2. matrix transpose memory controller according to claim 1, it is characterized in that: processor (1) controls data transmission, and data transmission comprises two kinds of processes of data input and data output; During data input, in processor Under the control of (1), direct memory access (3) completes the configuration of the data address; the network interface (4) reads data from the external memory, and according to the address generated by direct memory access (3), stores the data in Storage unit (5); after the data is read into the storage unit (5), the processor (1) configures direct memory access (3) to generate an address, reads the data from the storage unit (5), and completes the read-in Transpose the matrix, and output the data through the network interface (4).

3. matrix transposition storage controller according to claim 1, is characterized in that: matrix transposition is determined by the relation of the storage space size of matrix size and storage unit (5), divides three kinds of modes, is respectively:

1) The storage unit (5) stores all the data of a matrix; the transpose controller reads the data in, the processor (1) configures direct memory access (3), and stores the matrix into the storage unit (5) according to the row direction, Then read out the matrix according to the column direction to complete the transposition of the matrix;

2) The data of the matrix is larger than the storage space of the storage unit (5); the transposition controller reads the full storage unit (5) according to the row data direction of the matrix, and then configures the address of the external memory, and outputs the read data in sequence according to the column direction To the address corresponding to the external memory; then read the next part of the original matrix data to the storage unit (5), and output to the address corresponding to the external memory; repeat the above process until all the data output of the matrix, complete the transposition of the matrix;

3) The data of the matrix is much larger than the storage space of the storage unit (5); the matrix can be divided into blocks, and the size of each matrix is exactly equal to the storage space of the storage unit (5); all the data of the block matrix are read into the storage by row In unit (5); the same as 2) transposition mode, the transposition controller outputs the data of storage unit (5) to the external memory in the column direction; then reads the second matrix and writes the data in the storage unit in the row direction (5), read out in the column direction, and output to the external memory; repeat the above process until all the data of the matrix are output, and the transposition of the matrix is completed.

4. The matrix transposition storage controller according to claim 3, characterized in that: the processor (1) controls the direct memory access (3) to complete the selection of the transposition algorithm; the content configured by the processor (1) includes : Matrix row number, matrix column number, matrix transpose algorithm selection.

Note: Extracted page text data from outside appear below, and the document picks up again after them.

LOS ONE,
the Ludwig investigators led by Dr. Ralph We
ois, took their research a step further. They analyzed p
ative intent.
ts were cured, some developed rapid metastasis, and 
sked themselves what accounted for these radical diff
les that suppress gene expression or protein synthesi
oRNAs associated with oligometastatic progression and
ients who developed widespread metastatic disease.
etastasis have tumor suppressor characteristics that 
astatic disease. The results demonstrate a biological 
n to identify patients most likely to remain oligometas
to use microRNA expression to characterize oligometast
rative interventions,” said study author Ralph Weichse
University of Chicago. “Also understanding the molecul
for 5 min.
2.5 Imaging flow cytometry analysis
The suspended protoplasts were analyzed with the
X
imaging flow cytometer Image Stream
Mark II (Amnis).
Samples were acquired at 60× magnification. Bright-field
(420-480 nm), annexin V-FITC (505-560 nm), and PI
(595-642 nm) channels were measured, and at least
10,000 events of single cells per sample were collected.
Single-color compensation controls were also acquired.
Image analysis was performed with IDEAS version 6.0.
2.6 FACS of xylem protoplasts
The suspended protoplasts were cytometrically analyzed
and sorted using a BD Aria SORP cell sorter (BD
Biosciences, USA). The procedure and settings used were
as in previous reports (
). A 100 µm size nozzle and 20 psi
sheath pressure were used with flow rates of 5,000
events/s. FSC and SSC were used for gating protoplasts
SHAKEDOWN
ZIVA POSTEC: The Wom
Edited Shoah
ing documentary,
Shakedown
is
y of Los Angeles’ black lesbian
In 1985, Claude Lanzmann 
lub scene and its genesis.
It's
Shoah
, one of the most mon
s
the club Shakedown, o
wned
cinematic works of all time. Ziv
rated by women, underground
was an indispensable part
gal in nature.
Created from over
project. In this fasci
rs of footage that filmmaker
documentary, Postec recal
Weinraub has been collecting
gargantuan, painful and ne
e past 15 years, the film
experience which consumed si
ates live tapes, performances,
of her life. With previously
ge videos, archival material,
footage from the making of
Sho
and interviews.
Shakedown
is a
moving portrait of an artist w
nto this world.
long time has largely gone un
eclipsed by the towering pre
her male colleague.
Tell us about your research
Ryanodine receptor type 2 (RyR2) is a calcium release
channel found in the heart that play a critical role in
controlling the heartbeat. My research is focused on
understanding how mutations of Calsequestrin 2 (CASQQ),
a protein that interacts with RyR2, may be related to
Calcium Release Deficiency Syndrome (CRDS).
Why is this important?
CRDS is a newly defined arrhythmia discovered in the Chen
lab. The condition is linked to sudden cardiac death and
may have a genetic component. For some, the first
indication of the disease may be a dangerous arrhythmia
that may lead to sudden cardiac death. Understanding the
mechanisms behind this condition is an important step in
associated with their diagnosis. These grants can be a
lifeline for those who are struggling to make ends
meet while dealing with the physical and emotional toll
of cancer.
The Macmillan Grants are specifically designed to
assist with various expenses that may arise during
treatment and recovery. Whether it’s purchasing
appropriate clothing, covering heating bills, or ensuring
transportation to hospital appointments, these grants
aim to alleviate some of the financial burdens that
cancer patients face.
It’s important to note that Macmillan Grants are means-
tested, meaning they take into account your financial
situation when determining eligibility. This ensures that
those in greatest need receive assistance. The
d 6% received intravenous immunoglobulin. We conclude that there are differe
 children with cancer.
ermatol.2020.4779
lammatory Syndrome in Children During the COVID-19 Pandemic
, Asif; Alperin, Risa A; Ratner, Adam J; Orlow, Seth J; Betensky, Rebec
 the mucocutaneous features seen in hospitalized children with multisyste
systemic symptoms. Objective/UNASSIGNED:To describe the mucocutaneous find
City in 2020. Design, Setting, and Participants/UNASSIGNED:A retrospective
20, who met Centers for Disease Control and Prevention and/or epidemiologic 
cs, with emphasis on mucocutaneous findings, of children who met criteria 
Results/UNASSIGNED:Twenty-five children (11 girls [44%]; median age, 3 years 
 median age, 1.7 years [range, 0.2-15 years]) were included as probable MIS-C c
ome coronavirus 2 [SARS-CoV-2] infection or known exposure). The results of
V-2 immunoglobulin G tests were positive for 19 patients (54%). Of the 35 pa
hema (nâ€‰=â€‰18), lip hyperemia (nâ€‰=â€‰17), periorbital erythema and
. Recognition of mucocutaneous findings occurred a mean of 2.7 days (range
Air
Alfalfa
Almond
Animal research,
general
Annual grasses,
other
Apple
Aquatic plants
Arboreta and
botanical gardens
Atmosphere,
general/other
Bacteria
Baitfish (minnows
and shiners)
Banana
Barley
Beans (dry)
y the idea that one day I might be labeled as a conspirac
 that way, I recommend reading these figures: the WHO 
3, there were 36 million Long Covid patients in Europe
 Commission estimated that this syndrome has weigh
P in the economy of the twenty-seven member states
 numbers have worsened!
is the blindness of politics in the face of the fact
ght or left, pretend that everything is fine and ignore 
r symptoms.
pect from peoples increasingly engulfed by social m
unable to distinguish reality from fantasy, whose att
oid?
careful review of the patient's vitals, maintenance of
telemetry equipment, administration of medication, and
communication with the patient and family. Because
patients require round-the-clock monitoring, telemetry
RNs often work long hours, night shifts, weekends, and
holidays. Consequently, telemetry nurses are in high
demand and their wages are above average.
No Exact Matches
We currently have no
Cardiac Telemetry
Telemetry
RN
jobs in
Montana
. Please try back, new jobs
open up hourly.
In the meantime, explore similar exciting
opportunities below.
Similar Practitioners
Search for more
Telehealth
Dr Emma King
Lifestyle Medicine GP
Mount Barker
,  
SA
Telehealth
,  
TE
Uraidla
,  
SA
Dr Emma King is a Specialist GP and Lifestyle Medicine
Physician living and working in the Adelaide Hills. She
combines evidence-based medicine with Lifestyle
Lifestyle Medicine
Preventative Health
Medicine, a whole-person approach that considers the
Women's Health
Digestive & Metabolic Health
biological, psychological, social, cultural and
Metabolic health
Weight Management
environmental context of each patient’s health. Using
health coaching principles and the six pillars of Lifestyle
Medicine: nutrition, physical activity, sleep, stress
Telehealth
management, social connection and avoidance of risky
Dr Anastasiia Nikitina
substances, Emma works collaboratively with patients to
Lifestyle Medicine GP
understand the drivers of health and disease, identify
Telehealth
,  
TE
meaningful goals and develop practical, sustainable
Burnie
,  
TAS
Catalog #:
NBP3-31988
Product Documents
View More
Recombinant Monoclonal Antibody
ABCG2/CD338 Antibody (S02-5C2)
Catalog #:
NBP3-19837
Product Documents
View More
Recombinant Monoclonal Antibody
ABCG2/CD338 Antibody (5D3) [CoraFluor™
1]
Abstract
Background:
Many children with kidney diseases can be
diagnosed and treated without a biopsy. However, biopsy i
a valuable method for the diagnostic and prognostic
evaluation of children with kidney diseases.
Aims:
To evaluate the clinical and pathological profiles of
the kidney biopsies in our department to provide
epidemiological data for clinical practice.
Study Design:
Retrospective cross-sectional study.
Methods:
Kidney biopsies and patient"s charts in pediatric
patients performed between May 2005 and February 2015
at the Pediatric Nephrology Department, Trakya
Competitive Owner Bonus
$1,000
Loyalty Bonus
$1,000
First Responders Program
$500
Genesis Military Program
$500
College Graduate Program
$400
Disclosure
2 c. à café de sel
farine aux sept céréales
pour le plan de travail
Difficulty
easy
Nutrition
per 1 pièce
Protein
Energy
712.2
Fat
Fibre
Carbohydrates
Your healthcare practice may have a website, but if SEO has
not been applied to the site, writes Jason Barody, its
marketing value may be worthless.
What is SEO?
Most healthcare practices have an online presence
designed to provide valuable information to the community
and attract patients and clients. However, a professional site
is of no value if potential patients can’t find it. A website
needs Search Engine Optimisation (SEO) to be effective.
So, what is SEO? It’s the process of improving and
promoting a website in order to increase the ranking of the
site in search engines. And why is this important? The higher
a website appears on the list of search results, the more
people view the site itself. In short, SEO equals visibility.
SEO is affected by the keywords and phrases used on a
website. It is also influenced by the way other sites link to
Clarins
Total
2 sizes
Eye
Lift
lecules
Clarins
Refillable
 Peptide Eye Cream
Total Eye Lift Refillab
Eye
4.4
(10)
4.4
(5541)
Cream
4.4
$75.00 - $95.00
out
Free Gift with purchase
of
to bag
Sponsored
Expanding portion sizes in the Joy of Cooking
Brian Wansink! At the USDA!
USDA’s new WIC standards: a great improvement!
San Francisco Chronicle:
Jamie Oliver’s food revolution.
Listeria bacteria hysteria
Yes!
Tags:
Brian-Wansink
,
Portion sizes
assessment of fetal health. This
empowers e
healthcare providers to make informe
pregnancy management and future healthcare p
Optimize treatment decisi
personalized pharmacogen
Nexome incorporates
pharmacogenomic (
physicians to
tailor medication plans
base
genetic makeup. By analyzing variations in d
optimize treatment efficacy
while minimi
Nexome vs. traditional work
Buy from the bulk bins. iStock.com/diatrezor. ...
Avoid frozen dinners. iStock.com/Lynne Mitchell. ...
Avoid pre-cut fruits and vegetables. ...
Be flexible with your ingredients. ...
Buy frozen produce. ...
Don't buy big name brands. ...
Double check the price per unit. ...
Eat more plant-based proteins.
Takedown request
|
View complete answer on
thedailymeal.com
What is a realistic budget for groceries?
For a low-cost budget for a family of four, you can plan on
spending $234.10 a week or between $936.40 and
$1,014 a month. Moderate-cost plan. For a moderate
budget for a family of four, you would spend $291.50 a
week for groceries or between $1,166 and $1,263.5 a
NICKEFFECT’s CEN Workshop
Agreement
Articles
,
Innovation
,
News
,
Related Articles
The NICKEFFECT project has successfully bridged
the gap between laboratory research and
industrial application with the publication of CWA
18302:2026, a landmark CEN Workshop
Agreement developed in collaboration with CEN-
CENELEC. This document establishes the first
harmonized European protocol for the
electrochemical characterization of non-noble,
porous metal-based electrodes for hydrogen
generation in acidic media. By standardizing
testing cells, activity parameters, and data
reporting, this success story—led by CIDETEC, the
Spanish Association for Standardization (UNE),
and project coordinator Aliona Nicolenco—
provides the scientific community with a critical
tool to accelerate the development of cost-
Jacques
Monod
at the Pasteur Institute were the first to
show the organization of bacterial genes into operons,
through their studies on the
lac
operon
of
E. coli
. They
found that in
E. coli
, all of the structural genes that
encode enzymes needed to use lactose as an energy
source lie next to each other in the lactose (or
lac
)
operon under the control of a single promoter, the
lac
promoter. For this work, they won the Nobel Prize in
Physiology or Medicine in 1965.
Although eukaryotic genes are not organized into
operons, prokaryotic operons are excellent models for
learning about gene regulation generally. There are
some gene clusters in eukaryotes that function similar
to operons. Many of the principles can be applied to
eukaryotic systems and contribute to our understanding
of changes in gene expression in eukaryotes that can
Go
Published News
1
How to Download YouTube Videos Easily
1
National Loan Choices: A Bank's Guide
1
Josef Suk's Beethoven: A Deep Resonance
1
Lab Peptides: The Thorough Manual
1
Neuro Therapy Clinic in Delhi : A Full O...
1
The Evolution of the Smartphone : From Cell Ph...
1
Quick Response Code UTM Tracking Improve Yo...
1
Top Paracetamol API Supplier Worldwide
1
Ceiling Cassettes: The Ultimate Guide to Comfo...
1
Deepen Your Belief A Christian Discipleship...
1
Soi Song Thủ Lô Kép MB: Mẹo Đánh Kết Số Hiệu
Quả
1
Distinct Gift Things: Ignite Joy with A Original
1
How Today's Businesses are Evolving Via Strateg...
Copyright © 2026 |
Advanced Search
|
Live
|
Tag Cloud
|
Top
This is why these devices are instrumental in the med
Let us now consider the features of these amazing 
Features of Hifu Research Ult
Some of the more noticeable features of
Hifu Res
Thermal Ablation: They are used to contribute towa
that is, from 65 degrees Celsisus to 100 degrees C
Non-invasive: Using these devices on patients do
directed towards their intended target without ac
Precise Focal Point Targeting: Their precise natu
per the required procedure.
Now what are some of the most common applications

5. The matrix transposition storage controller according to claim 3, characterized in that: in the transposition mode 3), the number of rows H and the number of columns P of the block matrix are determined; the number of rows H and the columns of the block matrix The number P is determined by the time T ₁ used to establish the data channel when the data is input, and the time T ₂ used to establish the data channel when the data is output; the total time used for matrix transposition to establish the data channel is H*T ₁ +P*T ₂ , H* P is fixed and equal to the storage space of the storage unit SRAM(5), using the inequality

Figure 2011103936607100001DEST_PATH_IMAGE002

Get the values of H and P; and round to get the most suitable result.